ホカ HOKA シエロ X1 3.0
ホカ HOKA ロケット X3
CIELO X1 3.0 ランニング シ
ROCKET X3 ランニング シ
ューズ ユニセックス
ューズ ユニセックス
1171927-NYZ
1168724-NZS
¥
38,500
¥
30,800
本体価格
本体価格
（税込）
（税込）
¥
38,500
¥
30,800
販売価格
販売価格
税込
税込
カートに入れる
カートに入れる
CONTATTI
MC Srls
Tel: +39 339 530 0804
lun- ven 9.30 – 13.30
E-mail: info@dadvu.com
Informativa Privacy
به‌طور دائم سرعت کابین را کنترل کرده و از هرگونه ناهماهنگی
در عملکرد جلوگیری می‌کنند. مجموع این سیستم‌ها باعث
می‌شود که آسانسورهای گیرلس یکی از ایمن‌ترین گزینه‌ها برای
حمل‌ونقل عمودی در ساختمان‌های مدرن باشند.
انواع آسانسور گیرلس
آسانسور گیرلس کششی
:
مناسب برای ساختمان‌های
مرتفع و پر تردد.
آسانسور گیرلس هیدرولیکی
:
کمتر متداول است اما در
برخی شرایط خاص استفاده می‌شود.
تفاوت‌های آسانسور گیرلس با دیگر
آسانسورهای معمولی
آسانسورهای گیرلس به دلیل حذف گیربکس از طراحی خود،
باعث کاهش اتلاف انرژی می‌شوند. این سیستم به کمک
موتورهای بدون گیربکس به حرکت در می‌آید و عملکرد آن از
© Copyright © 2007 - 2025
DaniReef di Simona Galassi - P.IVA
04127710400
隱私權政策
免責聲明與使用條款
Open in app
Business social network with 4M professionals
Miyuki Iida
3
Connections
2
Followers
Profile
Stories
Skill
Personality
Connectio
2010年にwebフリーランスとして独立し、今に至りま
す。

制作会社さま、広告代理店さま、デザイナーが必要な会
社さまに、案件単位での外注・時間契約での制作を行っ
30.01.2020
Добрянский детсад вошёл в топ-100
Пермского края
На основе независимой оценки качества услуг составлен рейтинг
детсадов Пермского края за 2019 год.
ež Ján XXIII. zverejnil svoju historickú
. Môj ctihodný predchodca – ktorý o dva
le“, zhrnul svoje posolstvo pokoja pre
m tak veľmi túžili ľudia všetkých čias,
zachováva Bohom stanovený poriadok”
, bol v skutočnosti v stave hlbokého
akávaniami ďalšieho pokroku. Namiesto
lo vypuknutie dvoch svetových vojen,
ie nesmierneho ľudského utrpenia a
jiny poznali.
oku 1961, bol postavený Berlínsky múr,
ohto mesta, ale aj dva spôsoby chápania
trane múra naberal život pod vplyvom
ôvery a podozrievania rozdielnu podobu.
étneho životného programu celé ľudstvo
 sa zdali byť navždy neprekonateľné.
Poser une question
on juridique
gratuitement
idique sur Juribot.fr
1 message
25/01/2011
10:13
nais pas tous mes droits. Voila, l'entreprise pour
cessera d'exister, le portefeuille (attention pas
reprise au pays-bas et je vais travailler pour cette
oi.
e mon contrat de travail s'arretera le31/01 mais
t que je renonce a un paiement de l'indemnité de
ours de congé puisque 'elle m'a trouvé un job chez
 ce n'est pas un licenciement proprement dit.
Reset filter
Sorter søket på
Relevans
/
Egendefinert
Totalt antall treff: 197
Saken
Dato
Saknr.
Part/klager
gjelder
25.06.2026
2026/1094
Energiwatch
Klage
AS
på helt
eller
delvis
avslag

#### Your objective
In the material above, find each line that has the string "سیستم" and return it.

#### Answer box
در عملکرد جلوگیری می‌کنند. مجموع این سیستم‌ها باعث
باعث کاهش اتلاف انرژی می‌شوند. این سیستم به کمک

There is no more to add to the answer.